My read on the subject is that such a feature is unlikely to make its way into Bash anytime soon, because of compatibility and resources concerns—as a shell, it is meant to reliably run on a variety of different systems, with a variety of purposes and adapting to the preferences of a variety of users; and it has only one person as developer and maintainer1.

While Bash provides the tools to implement autocompletion, completion generators seem to be by design intended as external facilities. And indeed what you are looking for can be easily implemented with the existing tools and a small amount of work.

Given the sample script foo:

#!/bin/bash

# Setting up completion for foo. Only if the script is sourced
if [ "$0" != "$BASH_SOURCE" ]; then
    _foo() {
        local cur
        COMPREPLY=()
        cur="${COMP_WORDS[COMP_CWORD]}"
        COMPREPLY=( $(compgen -W 'bar baz' -- "$cur") )
        return 0
    }
    complete -F "_foo" "foo"
    return
fi

# The body of foo -- what it does when executed
echo foo "$*"
# ...

using bash-completion, self-contained autocompletion can be enabled by adding a symbolic link to foo to the directory that stores dynamically loaded user completions:

ln -s /path/to/foo ~/.local/share/bash-completion/completions/

The exact path may vary, you can refer to bash-completion's FAQ for how to check its value on your system.
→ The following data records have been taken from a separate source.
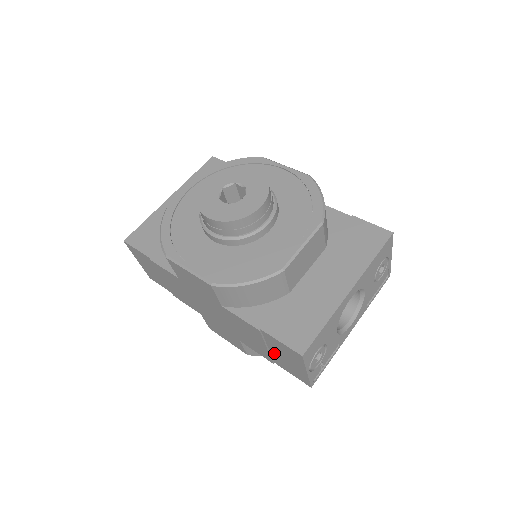
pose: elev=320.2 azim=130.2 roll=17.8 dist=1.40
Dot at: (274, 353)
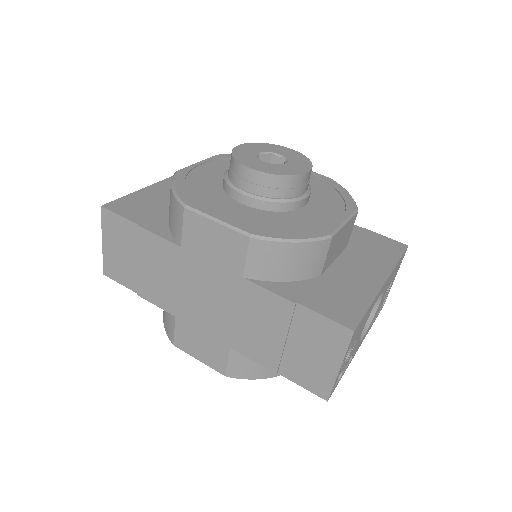
Dot at: (292, 349)
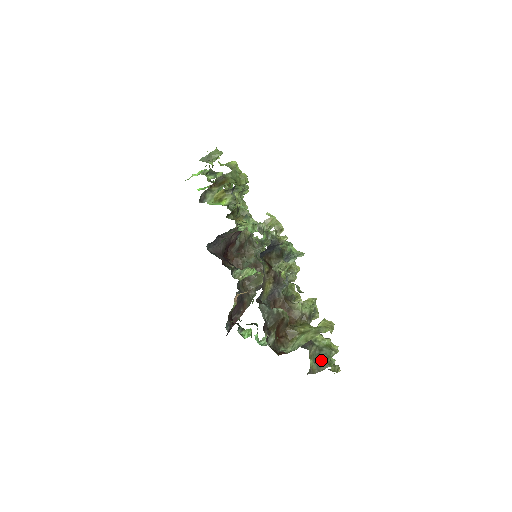
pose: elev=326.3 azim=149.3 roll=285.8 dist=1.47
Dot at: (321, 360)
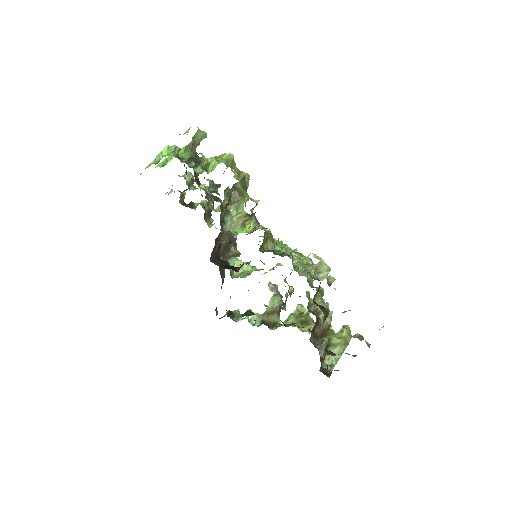
Dot at: occluded
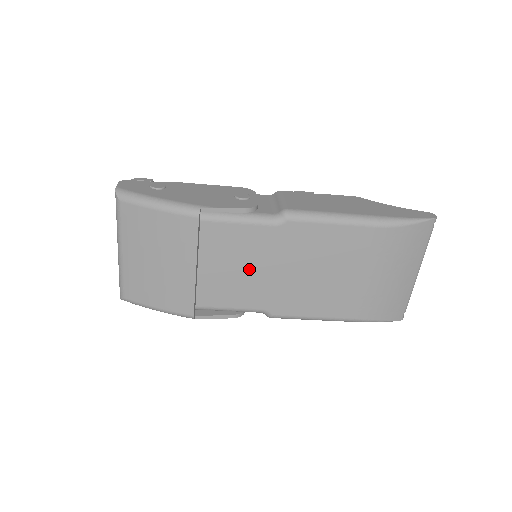
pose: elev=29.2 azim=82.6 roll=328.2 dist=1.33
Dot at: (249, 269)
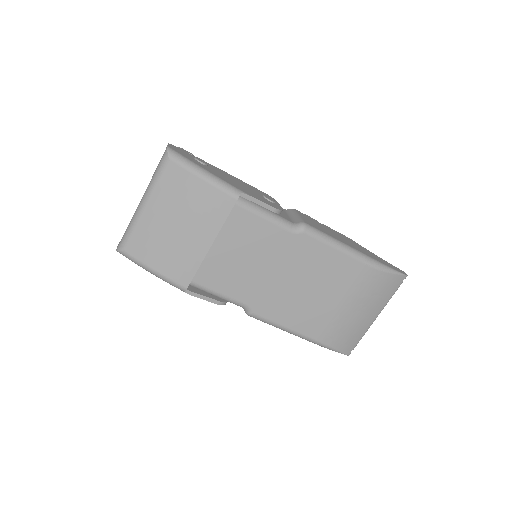
Dot at: (253, 263)
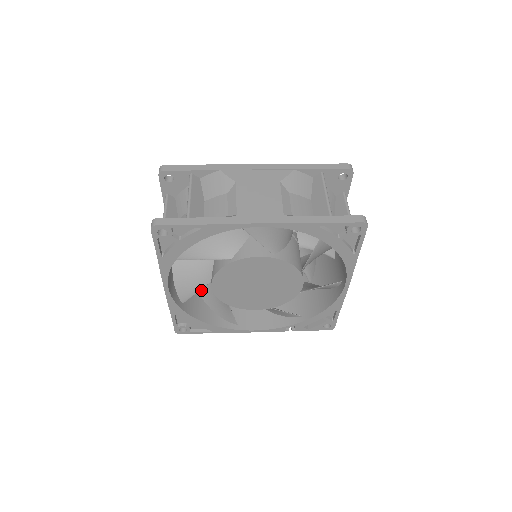
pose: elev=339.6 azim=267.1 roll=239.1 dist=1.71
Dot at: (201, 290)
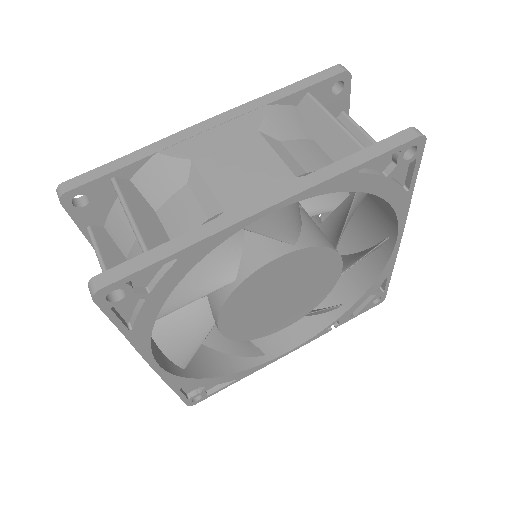
Dot at: occluded
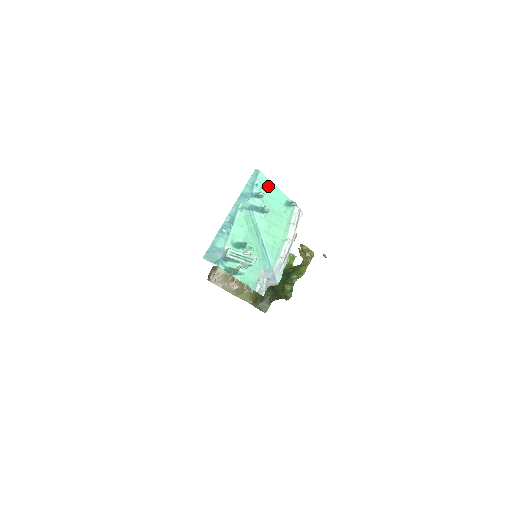
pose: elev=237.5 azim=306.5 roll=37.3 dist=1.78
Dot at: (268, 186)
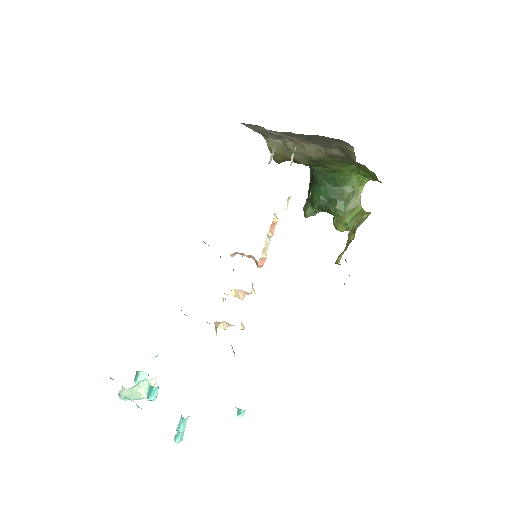
Dot at: occluded
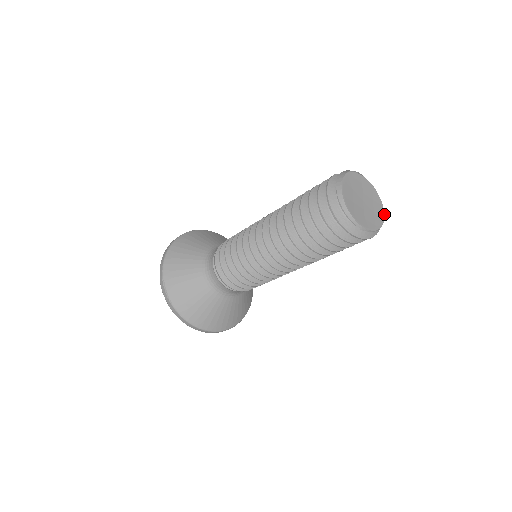
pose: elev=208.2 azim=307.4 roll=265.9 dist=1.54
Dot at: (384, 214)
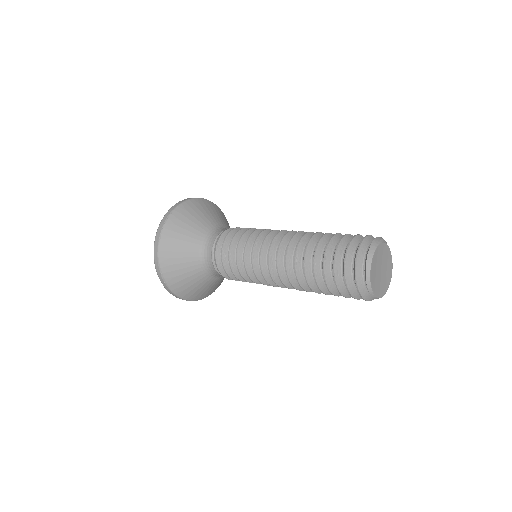
Dot at: occluded
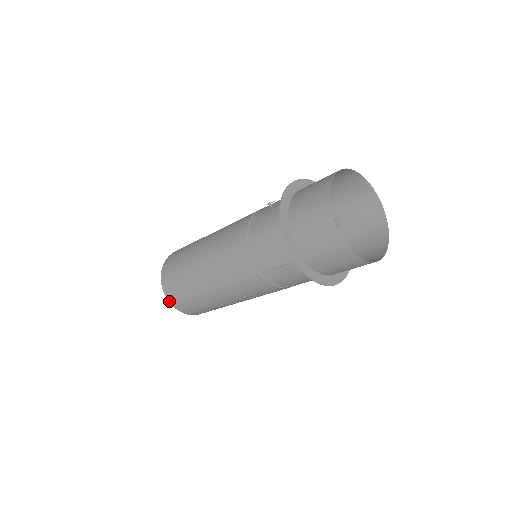
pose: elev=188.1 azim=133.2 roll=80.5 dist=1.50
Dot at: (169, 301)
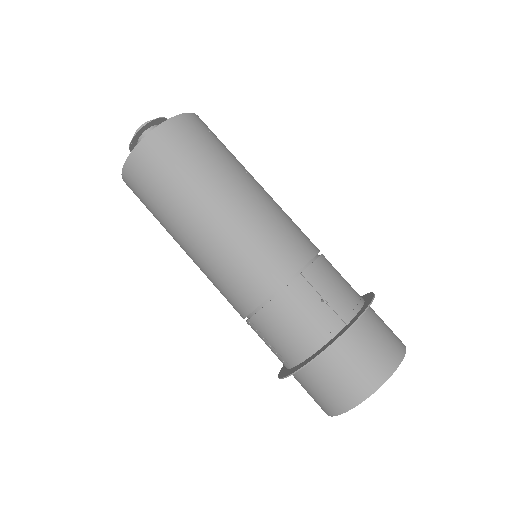
Dot at: (122, 173)
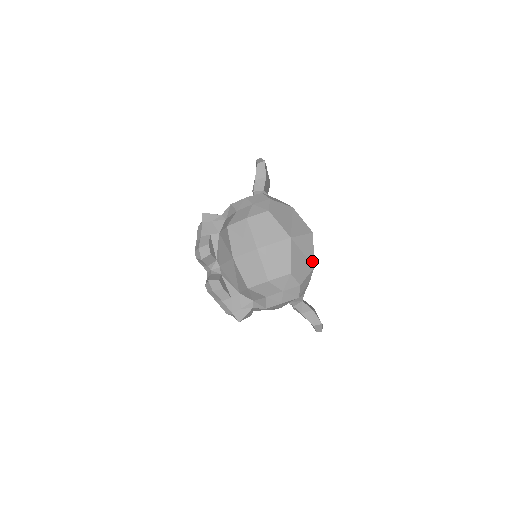
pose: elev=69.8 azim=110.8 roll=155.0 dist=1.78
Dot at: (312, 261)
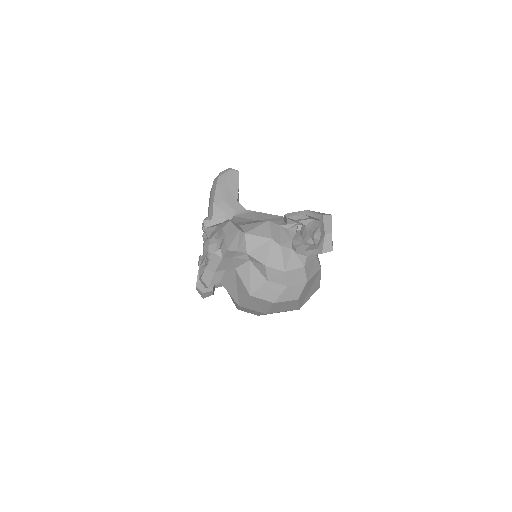
Dot at: occluded
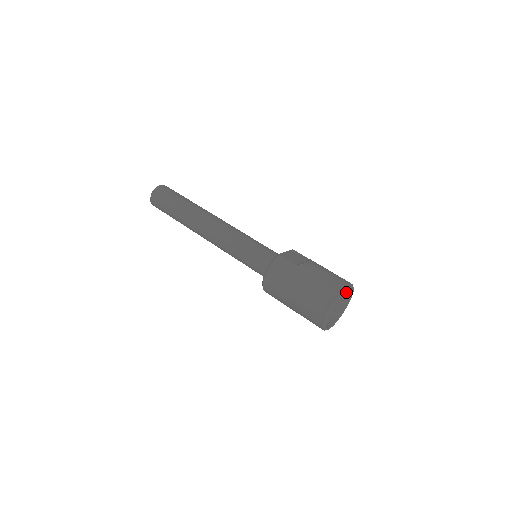
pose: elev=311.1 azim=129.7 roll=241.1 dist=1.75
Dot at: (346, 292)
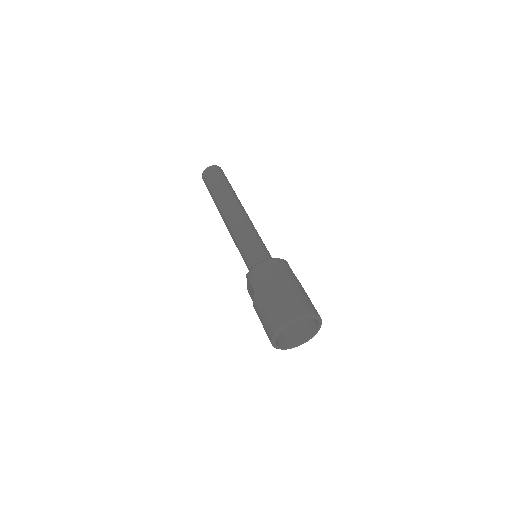
Dot at: (303, 336)
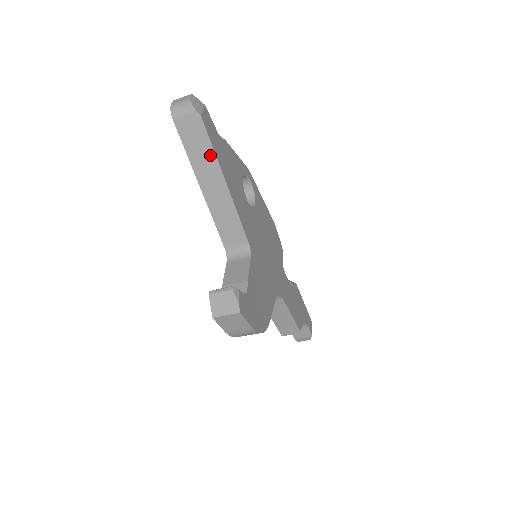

Without bash-completion, one approach could be to define a default completion function that sources (files corresponding to) commands if they meet certain conditions; here we are using an associative array as a whitelist (to avoid blindly sourcing every command on the system). This code has to be added to your .bashrc (or equivalent, i.e. a file that is sourced in the current environment every time an interactive shell is started):

_default_completion () {
    # Do nothing when completion is invoked for an empty command
    if [ "$1" = "" ]; then
        return 1
    fi
    # Get the command path, exit with failure if it can't be found
    cmd=$(type -p "$1") || return 1
    if [ "${_compwhitelist["${cmd##*/}"]}" = y ]; then
        # Source the file corresponding to the command; on success,
        # return 124 to trigger a new autocompletion attempt
        source "$cmd" && return 124
    fi
}
complete -D -F _default_completion -o bashdefault -o default

# The list of commands with embedded completion
declare -A _compwhitelist
_compwhitelist[foo]=y

I know, you asked for a solution that didn't require to edit configuration files, but please note that a certain amount of configuration is always required. A substantial part of it is done by distribution/package maintainers, even if users may never come to realize it.

1 Reference: the Bash home page on Chet Ramey's website and point "A1" in the related Bash FAQ.